The application period for this challenge is now closed

  • Governer Partner :City of Syracuse
  • Department :Department of Public Works
  • Category :Public Safety, Resident Engagement, Resiliency

Project Summary

Data analytics platform for waste management.

Challenge Details

The City of Syracuse needs a way to measure the amount of trash, debris, and yard waste picked up at each property.  A system would need to identify each property that a sanitation truck serves (the trucks have Verizon GPS on them, but that doesn’t pull to a specific parcel).  The system would also need to quantify the amount of waste that is picked up at each property. The waste data and location data would need to be digitized, and stored in a way that the City could access it.  In addition to a collection platform, the system should also be able to review the trash pick-up data and update routes based upon it. Finally, the system should flag properties that set out too much trash or have other waste related violations.

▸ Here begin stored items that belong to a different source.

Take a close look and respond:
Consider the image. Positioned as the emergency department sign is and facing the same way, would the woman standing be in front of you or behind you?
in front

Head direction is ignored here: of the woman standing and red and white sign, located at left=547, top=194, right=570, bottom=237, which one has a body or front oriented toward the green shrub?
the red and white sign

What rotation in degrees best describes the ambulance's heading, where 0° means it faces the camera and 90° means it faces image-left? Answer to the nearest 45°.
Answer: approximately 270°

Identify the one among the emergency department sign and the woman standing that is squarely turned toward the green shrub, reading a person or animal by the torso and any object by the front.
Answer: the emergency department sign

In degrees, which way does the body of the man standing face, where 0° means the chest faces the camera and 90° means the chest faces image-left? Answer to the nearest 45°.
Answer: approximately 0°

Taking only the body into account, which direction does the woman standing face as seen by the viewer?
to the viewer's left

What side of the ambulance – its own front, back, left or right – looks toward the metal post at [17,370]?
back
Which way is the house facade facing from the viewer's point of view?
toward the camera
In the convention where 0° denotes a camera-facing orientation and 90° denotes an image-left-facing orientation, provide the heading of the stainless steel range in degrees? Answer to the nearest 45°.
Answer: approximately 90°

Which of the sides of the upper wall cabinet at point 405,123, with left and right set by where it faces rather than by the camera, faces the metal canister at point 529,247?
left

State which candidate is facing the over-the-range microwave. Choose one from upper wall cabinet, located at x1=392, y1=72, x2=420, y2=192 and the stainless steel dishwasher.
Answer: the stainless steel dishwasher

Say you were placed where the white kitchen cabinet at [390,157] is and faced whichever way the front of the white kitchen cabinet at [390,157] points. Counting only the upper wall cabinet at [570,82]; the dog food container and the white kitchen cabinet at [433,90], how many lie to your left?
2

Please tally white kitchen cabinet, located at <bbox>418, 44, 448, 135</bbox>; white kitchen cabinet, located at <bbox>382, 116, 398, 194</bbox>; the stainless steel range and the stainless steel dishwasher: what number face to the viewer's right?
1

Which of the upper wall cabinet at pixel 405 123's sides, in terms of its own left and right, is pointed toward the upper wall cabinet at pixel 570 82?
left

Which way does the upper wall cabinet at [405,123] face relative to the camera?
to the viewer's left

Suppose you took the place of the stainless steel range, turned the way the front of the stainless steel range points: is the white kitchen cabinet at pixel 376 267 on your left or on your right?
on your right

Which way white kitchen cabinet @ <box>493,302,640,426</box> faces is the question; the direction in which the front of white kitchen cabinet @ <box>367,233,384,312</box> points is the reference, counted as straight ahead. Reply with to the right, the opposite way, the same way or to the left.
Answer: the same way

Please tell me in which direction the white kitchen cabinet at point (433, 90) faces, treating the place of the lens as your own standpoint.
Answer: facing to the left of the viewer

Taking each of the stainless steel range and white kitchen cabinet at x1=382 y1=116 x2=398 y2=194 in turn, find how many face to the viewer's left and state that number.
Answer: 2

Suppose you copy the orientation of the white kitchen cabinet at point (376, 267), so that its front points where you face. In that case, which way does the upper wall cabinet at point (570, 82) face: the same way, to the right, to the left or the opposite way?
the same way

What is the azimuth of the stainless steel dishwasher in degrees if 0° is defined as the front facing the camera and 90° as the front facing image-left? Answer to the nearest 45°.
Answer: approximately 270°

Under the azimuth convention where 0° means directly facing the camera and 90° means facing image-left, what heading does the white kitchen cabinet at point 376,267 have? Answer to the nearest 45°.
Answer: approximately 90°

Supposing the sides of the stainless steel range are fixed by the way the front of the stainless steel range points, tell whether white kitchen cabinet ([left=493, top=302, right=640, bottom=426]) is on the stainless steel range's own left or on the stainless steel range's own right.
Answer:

This is needed because the City of Syracuse does not collect or use data to inform decision making related to trash pick-up.  As a result, the City does not know how much trash, recycling, debris, or waste is picked up in different areas of the City. Trash routes, staffing, and vehicles are not optimized.  And there are no consequences for people who violate the waste related rules and laws.


This system would provide many benefits, including right-sizing operations, saving money, reducing carbon emissions, and helping reach the City’s sustainability goals.  It would collect and store data about trash quantity that could be used internally or stored on the open data portal. It would allow DPW to re-evaluate and update sanitation routes, and increase productivity with increased route efficiency and better utilization of equipment.  Ultimately, all of these factors would allow us to conduct a cost analysis, and save money, and perhaps even increase revenues associated with illegal set-out fines.


Additionally, it would impacts citizens.  Specifically, it would benefit neighbors who live next to people who regularly set out too much trash.  If the City were able to use data to enforce local rules regarding trash set-out it would improve quality of life for people in the neighborhoods and help keep the neighborhoods clean.